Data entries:
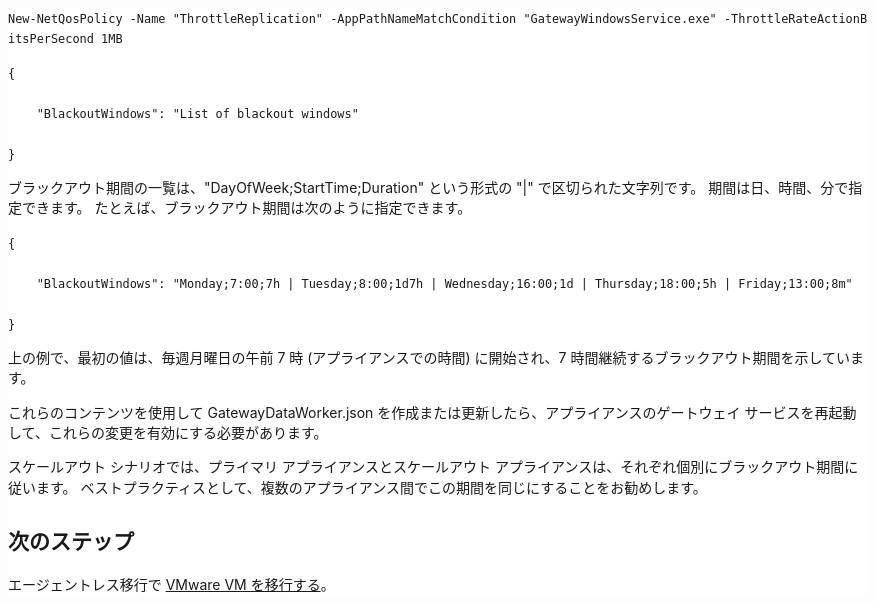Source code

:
 ```New-NetQosPolicy -Name "ThrottleReplication" -AppPathNameMatchCondition "GatewayWindowsService.exe" -ThrottleRateActionBitsPerSecond 1MB```
```
{
    
    "BlackoutWindows": "List of blackout windows"
    
}
```

    
ブラックアウト期間の一覧は、"DayOfWeek;StartTime;Duration" という形式の "|" で区切られた文字列です。 期間は日、時間、分で指定できます。 たとえば、ブラックアウト期間は次のように指定できます。

```
{
    
    "BlackoutWindows": "Monday;7:00;7h | Tuesday;8:00;1d7h | Wednesday;16:00;1d | Thursday;18:00;5h | Friday;13:00;8m"
    
}
```
    
上の例で、最初の値は、毎週月曜日の午前 7 時 (アプライアンスでの時間) に開始され、7 時間継続するブラックアウト期間を示しています。

これらのコンテンツを使用して GatewayDataWorker.json を作成または更新したら、アプライアンスのゲートウェイ サービスを再起動して、これらの変更を有効にする必要があります。

スケールアウト シナリオでは、プライマリ アプライアンスとスケールアウト アプライアンスは、それぞれ個別にブラックアウト期間に従います。 ベストプラクティスとして、複数のアプライアンス間でこの期間を同じにすることをお勧めします。

## <a name="next-steps"></a>次のステップ
エージェントレス移行で [VMware VM を移行する](tutorial-migrate-vmware.md)。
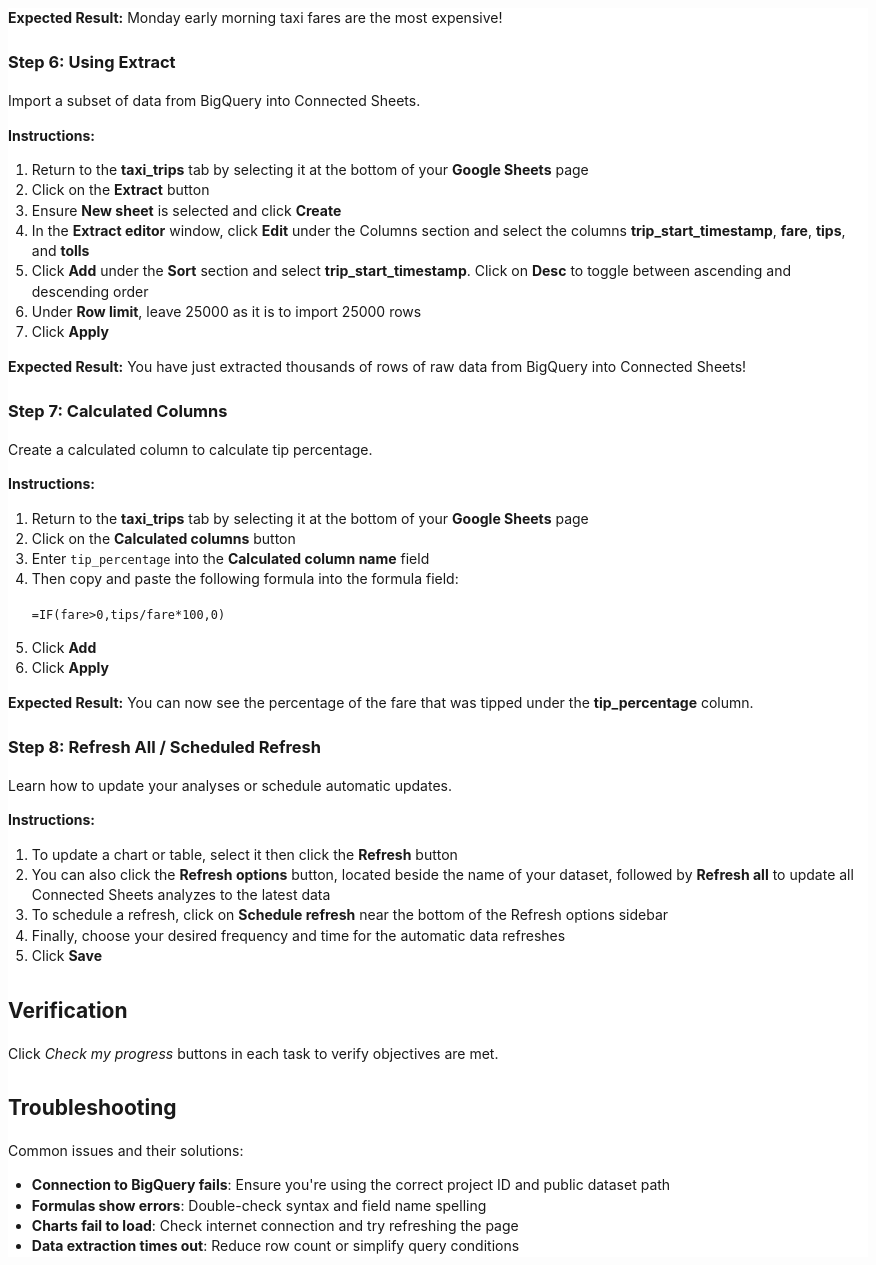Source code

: **Expected Result:**
Monday early morning taxi fares are the most expensive!

### Step 6: Using Extract
Import a subset of data from BigQuery into Connected Sheets.

**Instructions:**
1. Return to the **taxi_trips** tab by selecting it at the bottom of your **Google Sheets** page
2. Click on the **Extract** button
3. Ensure **New sheet** is selected and click **Create**
4. In the **Extract editor** window, click **Edit** under the Columns section and select the columns **trip_start_timestamp**, **fare**, **tips**, and **tolls**
5. Click **Add** under the **Sort** section and select **trip_start_timestamp**. Click on **Desc** to toggle between ascending and descending order
6. Under **Row limit**, leave 25000 as it is to import 25000 rows
7. Click **Apply**

**Expected Result:**
You have just extracted thousands of rows of raw data from BigQuery into Connected Sheets!

### Step 7: Calculated Columns
Create a calculated column to calculate tip percentage.

**Instructions:**
1. Return to the **taxi_trips** tab by selecting it at the bottom of your **Google Sheets** page
2. Click on the **Calculated columns** button
3. Enter `tip_percentage` into the **Calculated column name** field
4. Then copy and paste the following formula into the formula field:
   ```
   =IF(fare>0,tips/fare*100,0)
   ```
5. Click **Add**
6. Click **Apply**

**Expected Result:**
You can now see the percentage of the fare that was tipped under the **tip_percentage** column.

### Step 8: Refresh All / Scheduled Refresh
Learn how to update your analyses or schedule automatic updates.

**Instructions:**
1. To update a chart or table, select it then click the **Refresh** button
2. You can also click the **Refresh options** button, located beside the name of your dataset, followed by **Refresh all** to update all Connected Sheets analyzes to the latest data
3. To schedule a refresh, click on **Schedule refresh** near the bottom of the Refresh options sidebar
4. Finally, choose your desired frequency and time for the automatic data refreshes
5. Click **Save**

## Verification
Click *Check my progress* buttons in each task to verify objectives are met.

## Troubleshooting
Common issues and their solutions:
- **Connection to BigQuery fails**: Ensure you're using the correct project ID and public dataset path
- **Formulas show errors**: Double-check syntax and field name spelling
- **Charts fail to load**: Check internet connection and try refreshing the page
- **Data extraction times out**: Reduce row count or simplify query conditions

# REQUIREMENT
From the data above, return every line from the line that has "4. Finally, choose" up to and including the line that has "Common issues and", exactly.

# RESULT BELOW
4. Finally, choose your desired frequency and time for the automatic data refreshes
5. Click **Save**

## Verification
Click *Check my progress* buttons in each task to verify objectives are met.

## Troubleshooting
Common issues and their solutions:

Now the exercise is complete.